Looking for an easy dessert that travels well and will impress your family and friends? These lemon glazed biscotti are perfect! They are best served fresh-from-the oven so that they are warm and chewy, not hard and crunchy like typical biscotti. My husband’s recipe for cannoli cream is a great compliment to these cookies.
The warm cookie against the cool and creamy cannoli filling tastes like heaven in your mouth. If you serve this at your next party your guests will think you slaved over a hot stove and a KitchenAid all day but the truth is this dessert is super easy to make! Here’s the recipe and some tips from me to help you along!
Lemon Glazed Cookies
For the cookies:
½ cup unsalted butter (softened)
½ cup white sugar
2 whole eggs
2 tablespoons grated lemon zest
2 tablespoons vanilla
2 cups all-purpose flour
1 teaspoon baking powder
¼ teaspoon salt
1 cup toasted silvered almonds
For the glaze:
1 1/2 cups powdered sugar
3 tablespoons fresh lemon juice
1 tablespoon milk
***Cannoli cream recipe is below**
Preheat your oven to 350 and prepare a baking sheet in your favorite way. I like to use cooking spray but you could line with parchment paper or use butter.
As with most cookie recipes start out by mixing dry and wet ingredients separately. Cream your butter and sugar with a hand mixer until it is light and fluffy. If you under-beat these two ingredients your cookies will be grainy- do not skip or skimp on this step! Add your eggs, one at a time. Then add the lemon zest and vanilla. Set this aside and take out a new bowl to prepare your dry ingredients.
Sift your flour, baking power and salt together. Slowly add this mixture to your wet ingredients (about one cup at a time, stopping to mix it in entirely before adding another cup). Mix in almonds (don’t forget to toast them before!). Your dough will be slightly sticky- that’s OK! Your cookies will still come out just fine!
Lay your dough out on a floured surface and knead until the dough holds its form. Then separate the dough into two portions. Form two logs on your baking sheet. Bake for 25 minuets (don’t forget to set a timer- this is important).
After 25 minuets of baking it’s time to actually make your dough into cookies! Take your logs out of the oven and lower the temperature to 325. Let the logs cool slightly on a cutting board for about 5-10 minuets. Take a sharp chef’s knife and cut your log into strips, creating your cookies. This recipe makes a small batch (NOTE: double this recipe if you are feeding a crowd!) so I like to cut mine on the thinner side. There is no right or wrong way to cut them.
Place your cookies back on the baking sheet and bake for 5 minuets on each side, for a total of 10 minuets. Let them cool slightly (so they are not burning hot but still warm). Prepare your glaze by mixing all of the ingredients in a small bowl. It should be thick but still look and pour like a liquid. Glaze each cookie on wax paper and let dry.
Transfer to a tray and serve with cannoli cream (see below).

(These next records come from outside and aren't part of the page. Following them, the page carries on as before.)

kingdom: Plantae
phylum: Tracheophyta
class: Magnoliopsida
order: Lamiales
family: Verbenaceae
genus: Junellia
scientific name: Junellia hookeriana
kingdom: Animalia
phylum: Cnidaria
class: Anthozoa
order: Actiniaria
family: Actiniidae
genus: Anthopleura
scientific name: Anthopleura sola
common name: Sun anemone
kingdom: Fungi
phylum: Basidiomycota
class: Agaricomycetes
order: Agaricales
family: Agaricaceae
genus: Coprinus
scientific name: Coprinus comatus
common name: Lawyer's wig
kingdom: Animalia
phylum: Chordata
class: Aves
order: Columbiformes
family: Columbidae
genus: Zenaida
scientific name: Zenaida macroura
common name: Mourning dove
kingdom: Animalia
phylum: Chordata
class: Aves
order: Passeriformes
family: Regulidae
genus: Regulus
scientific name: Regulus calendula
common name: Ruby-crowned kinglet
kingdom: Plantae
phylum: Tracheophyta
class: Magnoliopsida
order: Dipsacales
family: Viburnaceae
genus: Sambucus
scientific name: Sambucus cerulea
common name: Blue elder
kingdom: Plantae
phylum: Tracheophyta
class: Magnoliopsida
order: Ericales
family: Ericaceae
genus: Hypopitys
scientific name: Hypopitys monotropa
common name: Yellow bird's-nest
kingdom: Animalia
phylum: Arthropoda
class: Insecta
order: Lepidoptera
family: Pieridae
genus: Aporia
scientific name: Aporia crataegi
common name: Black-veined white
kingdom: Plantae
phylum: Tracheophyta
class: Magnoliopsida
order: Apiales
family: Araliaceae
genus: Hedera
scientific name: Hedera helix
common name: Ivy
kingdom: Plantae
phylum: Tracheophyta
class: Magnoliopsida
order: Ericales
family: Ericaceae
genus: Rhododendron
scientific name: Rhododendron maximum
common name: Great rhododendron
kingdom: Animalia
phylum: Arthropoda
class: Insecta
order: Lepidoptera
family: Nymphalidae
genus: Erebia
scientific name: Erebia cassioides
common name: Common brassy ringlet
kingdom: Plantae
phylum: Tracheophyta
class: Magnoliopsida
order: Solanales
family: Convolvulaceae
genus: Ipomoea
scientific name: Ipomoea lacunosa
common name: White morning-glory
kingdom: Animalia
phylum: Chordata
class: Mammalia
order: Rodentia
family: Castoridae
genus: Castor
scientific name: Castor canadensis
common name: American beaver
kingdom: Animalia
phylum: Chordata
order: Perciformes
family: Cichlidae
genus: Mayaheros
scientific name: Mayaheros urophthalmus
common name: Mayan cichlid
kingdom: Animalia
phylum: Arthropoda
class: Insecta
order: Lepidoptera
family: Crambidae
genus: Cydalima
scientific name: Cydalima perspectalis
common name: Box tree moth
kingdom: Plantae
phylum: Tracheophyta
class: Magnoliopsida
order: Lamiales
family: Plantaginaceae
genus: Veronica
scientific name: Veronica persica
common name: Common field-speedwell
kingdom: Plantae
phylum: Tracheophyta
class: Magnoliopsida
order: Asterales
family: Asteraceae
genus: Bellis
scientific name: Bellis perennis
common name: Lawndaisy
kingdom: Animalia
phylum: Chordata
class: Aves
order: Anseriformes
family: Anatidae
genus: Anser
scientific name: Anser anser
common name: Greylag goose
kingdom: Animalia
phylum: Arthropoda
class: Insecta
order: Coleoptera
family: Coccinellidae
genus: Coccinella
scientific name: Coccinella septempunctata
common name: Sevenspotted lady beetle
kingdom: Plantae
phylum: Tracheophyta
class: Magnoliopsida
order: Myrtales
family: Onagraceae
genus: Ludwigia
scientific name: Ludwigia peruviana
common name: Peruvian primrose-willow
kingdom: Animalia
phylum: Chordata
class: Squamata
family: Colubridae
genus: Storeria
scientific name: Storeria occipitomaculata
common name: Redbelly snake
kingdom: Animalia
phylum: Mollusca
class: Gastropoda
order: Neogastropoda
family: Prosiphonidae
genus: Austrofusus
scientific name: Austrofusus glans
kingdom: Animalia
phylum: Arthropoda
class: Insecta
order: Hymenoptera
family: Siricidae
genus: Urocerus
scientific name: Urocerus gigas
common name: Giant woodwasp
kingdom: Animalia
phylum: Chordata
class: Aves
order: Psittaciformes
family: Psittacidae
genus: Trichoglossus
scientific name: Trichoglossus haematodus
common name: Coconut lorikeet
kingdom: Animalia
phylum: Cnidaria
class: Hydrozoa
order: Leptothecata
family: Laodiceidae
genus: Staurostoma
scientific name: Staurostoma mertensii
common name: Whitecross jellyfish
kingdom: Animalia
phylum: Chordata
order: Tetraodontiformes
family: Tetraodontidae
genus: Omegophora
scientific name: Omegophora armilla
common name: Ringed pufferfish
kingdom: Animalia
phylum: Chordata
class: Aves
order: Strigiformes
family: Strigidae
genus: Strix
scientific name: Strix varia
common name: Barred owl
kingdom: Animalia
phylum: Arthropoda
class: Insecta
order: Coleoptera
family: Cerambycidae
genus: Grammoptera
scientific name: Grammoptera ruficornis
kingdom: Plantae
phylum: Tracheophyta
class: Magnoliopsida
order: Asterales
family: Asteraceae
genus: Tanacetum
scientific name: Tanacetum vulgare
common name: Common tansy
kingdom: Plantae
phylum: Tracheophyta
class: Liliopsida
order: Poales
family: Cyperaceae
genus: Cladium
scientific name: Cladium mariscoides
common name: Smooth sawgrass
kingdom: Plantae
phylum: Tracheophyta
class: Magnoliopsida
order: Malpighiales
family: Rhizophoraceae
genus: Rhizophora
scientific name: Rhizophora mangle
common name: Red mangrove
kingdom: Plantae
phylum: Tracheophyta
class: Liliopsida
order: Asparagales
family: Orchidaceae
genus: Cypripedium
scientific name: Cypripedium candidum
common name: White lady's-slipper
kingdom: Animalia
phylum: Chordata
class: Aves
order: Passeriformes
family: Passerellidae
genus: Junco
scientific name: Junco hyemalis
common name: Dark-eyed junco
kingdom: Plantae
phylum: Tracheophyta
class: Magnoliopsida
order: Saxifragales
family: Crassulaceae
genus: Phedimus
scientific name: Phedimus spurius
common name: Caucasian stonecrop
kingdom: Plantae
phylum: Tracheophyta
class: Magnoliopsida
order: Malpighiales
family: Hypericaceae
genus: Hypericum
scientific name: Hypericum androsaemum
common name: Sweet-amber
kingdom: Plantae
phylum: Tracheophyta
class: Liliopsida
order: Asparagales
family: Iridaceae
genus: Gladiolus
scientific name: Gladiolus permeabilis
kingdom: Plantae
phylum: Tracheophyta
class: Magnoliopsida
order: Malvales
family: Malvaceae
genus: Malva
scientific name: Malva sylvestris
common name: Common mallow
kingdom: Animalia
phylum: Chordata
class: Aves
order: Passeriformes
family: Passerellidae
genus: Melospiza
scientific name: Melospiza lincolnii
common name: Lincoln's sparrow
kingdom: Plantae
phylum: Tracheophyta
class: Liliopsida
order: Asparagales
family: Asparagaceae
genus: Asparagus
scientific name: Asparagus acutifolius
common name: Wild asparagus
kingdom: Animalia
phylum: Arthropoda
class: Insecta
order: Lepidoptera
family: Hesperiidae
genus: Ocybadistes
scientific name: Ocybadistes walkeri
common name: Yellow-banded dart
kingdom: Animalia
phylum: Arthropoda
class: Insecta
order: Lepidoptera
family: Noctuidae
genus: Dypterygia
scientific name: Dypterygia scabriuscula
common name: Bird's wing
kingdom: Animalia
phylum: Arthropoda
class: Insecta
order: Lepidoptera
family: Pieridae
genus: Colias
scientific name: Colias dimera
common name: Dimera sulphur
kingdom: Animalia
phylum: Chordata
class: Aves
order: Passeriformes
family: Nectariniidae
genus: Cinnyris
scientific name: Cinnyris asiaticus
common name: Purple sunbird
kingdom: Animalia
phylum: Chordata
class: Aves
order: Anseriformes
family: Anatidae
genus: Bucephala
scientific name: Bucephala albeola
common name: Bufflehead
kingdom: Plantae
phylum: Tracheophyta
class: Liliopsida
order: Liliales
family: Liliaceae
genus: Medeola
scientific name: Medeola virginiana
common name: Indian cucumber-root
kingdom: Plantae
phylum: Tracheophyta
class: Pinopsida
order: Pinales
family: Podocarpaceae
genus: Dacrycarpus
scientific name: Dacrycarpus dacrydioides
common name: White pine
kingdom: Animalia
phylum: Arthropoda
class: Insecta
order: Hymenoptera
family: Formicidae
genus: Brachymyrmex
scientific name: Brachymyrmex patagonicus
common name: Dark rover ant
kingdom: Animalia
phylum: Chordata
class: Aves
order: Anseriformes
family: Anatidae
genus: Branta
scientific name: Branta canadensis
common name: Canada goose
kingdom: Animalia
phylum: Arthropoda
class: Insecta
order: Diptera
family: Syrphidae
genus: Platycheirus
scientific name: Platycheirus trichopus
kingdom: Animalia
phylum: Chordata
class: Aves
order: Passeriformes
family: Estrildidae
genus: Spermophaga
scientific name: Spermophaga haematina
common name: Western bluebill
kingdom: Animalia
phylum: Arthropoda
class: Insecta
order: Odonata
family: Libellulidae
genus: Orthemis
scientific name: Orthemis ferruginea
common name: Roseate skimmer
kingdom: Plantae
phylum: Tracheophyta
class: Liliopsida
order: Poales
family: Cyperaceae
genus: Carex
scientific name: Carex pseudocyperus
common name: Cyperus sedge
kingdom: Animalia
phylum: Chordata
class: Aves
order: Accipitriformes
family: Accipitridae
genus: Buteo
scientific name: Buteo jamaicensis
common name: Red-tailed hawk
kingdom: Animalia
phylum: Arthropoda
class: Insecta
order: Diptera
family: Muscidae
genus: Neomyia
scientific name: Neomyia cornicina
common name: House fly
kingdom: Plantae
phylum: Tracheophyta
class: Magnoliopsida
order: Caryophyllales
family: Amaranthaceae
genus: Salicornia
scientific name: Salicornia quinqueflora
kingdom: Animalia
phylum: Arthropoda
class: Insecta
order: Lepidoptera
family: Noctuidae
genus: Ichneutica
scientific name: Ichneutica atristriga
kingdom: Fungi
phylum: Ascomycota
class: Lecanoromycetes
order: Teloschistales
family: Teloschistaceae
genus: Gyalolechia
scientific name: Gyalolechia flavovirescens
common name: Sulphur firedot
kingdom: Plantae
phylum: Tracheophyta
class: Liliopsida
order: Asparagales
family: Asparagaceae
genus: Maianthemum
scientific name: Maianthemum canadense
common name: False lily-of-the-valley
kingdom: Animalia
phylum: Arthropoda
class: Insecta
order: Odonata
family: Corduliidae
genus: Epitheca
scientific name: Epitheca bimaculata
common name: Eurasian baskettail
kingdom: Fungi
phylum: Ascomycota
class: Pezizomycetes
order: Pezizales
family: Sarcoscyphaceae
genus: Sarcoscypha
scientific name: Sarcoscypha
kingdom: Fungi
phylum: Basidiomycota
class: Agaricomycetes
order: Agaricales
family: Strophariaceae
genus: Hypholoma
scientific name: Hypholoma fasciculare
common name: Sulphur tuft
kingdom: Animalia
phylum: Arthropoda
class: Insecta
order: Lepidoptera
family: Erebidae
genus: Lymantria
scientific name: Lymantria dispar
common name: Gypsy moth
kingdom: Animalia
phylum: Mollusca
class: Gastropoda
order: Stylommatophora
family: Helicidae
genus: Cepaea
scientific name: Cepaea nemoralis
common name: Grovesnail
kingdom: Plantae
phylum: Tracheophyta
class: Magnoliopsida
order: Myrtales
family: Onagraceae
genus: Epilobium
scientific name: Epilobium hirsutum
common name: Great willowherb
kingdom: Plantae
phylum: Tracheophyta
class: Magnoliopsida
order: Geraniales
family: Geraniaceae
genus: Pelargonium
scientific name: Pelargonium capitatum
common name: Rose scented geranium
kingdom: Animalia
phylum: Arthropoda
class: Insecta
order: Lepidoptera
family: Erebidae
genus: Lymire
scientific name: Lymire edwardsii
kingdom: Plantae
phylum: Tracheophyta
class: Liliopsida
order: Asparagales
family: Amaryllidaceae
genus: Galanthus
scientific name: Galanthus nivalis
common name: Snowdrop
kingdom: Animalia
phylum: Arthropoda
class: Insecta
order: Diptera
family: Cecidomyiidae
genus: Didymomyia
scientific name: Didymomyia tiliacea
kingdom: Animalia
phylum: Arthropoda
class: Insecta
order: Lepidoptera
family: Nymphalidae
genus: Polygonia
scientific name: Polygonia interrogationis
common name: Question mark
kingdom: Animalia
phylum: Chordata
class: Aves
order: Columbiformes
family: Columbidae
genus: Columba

3/4 of a large container of ricotta cheese- do not use part skim! (approx. 32 ounces)
2 small containers of mascarpone cheese (approx. 16 ounces) *NOTE: You can find this Italian cream cheese in most supermarkets. If all else fails try an Italian specialty shop- they are sure to have it.
1/2 box of powdered sugar (approx. 2 cups)
1 bag of semi sweet chocolate chips
2 Tablespoons vanilla
1 cup water
2 Tablespoons cornstarch
1/2 cup white sugar
The best part about this recipe is that most of the measurements are either the whole or almost the whole container, so you can just throw it into your stand mixer without measuring anything out! Start off by mixing your ricotta and mascarpone cheese together. Add vanilla, then add the powdered sugar. Your mixture will be sweet, but not sweet enough yet!
We will need to thicken and sweeten the cheese. In a bowl mix together your water, cornstarch and white sugar. Add to the cheese mixture. Everything should begin to thicken. Here is where you will need to exercise a little cooking creative freedom… If you feel like your cream is still too loose (it should be stiff enough to scoop up but creamy enough to spread as you would a frosting) add another tablespoon of cornstarch mixed with three tablespoons of water. If you feel like it is not sweet enough do the same with your white sugar and water (in the same proportions). Do this until your mixture looks creamy enough and is sweet to your liking.
Let the mixture chill for at least a half hour before serving. I like to let it sit overnight, but if you are making it the same day as your event a half hour will do.
Sit back and enjoy as the endless compliments come in!!